Additional Information About the Acquisition and Where to Find It:
In connection with the proposed acquisition, Noble Energy and Patina will file
relevant materials with the SEC, including one or more registration
statement(s) that contain a prospectus and a joint proxy statement. Investors
and security holders of Noble Energy and Patina are urged to read these
documents (if and when they become available) and any other relevant documents
filed with the SEC, as well as any amendments or supplements to those
documents, because they will contain important information about Noble Energy,
Patina and the acquisition. Investors and security holders may obtain these
documents (and any other documents filed by Noble Energy and Patina with the
SEC) free of charge at the SEC's website at www.sec.gov. In addition, the
documents filed with the SEC by Noble Energy may be obtained free of charge
from Noble Energy's website at www.Nobleenergyinc.com. The documents filed with
the SEC by Patina may be obtained free of charge from Patina's website at
www.Patinaoil.com.
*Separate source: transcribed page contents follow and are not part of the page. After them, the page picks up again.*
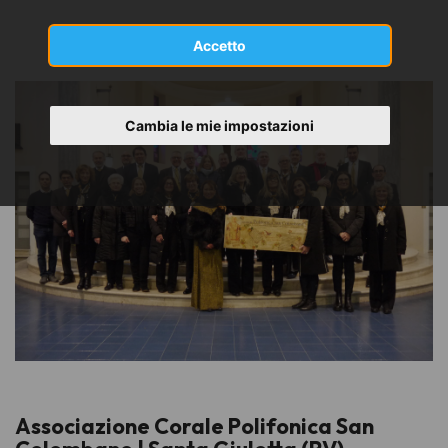
Accetto
Cambia le mie impostazioni
Associazione Corale Polifonica San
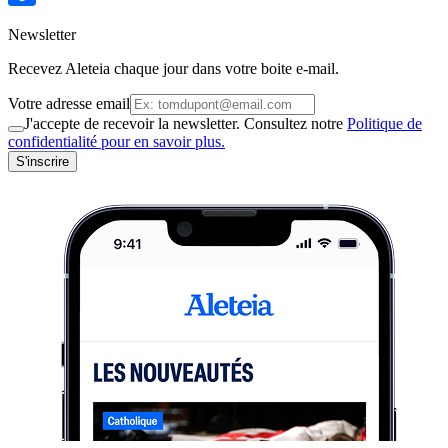
Newsletter
Recevez Aleteia chaque jour dans votre boite e-mail.
Votre adresse email
J'accepte de recevoir la newsletter. Consultez notre
Politique de
confidentialité pour en savoir plus.
S'inscrire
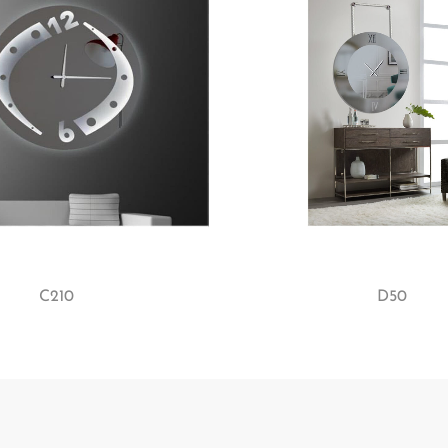
C210
D50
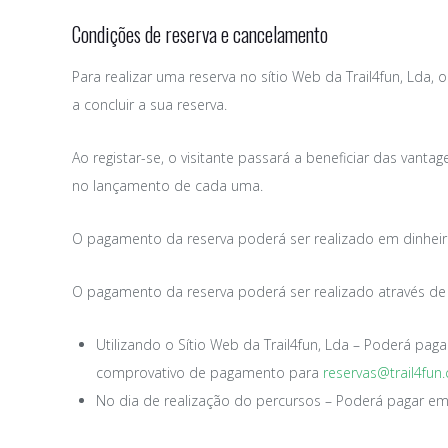
Condições de reserva e cancelamento
Para realizar uma reserva no sítio Web da
Trail4fun, Lda,
a concluir a sua reserva.
Ao registar-se, o visitante passará a beneficiar das vanta
no lançamento de cada uma.
O pagamento da reserva poderá ser realizado em dinheiro,
O pagamento da reserva poderá ser realizado através de
Utilizando o Sítio Web da Trail4fun, Lda – Poderá paga
comprovativo de pagamento para
reservas@trail4fun
No dia de realização do percursos – Poderá pagar em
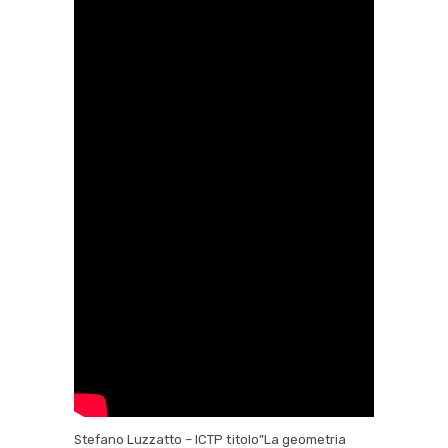
Stefano Luzzatto – ICTP titolo”La geometria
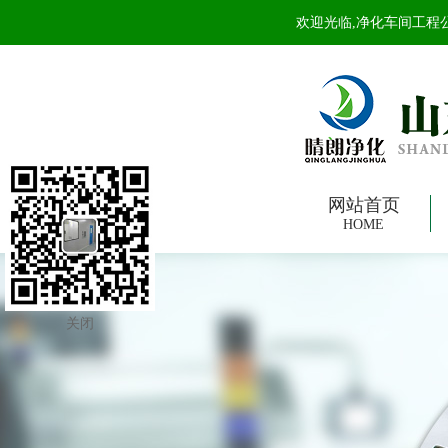
欢迎光临,净化车间工程公司
网站首页
HOME
关闭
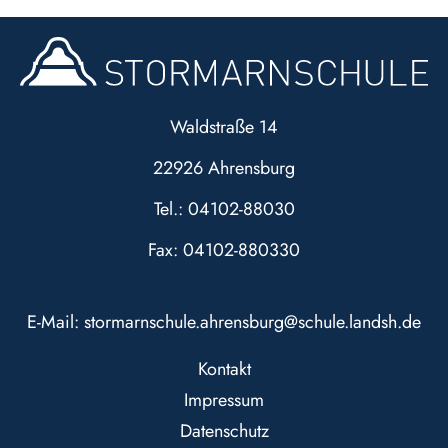
Waldstraße 14
22926 Ahrensburg
Tel.: 04102-88030
Fax: 04102-880330
E-Mail:
stormarnschule.ahrensburg@schule.landsh.de
Kontakt
Impressum
Datenschutz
Investors and security holders are urged to read the joint
proxy statement/prospectus and the other relevant materials when they become
available before making any voting or investment decision with respect to the
proposed acquisition.

Noble Energy, Patina and their respective executive officers and directors may
be deemed to be participants in the solicitation of proxies from the
stockholders of Noble Energy and Patina in favor of the acquisition.
Information about the executive officers and directors of Noble Energy and
their ownership of Noble Energy common stock is set forth in the proxy
statement for Noble Energy's 2004 Annual Meeting of Stockholders, which was
filed with the SEC in March 2004. Information about the executive officers and
directors of Patina and their ownership of Patina common stock is set forth in
the proxy statement for Patina's 2004 Annual Meeting of Stockholders, which was
filed with the SEC in April 2004. Investors and security holders may obtain
more detailed information regarding the direct and indirect interests of Noble
Energy, Patina and their respective executive officers and directors in the
acquisition by reading the joint proxy statement/prospectus regarding the
acquisition when it becomes available.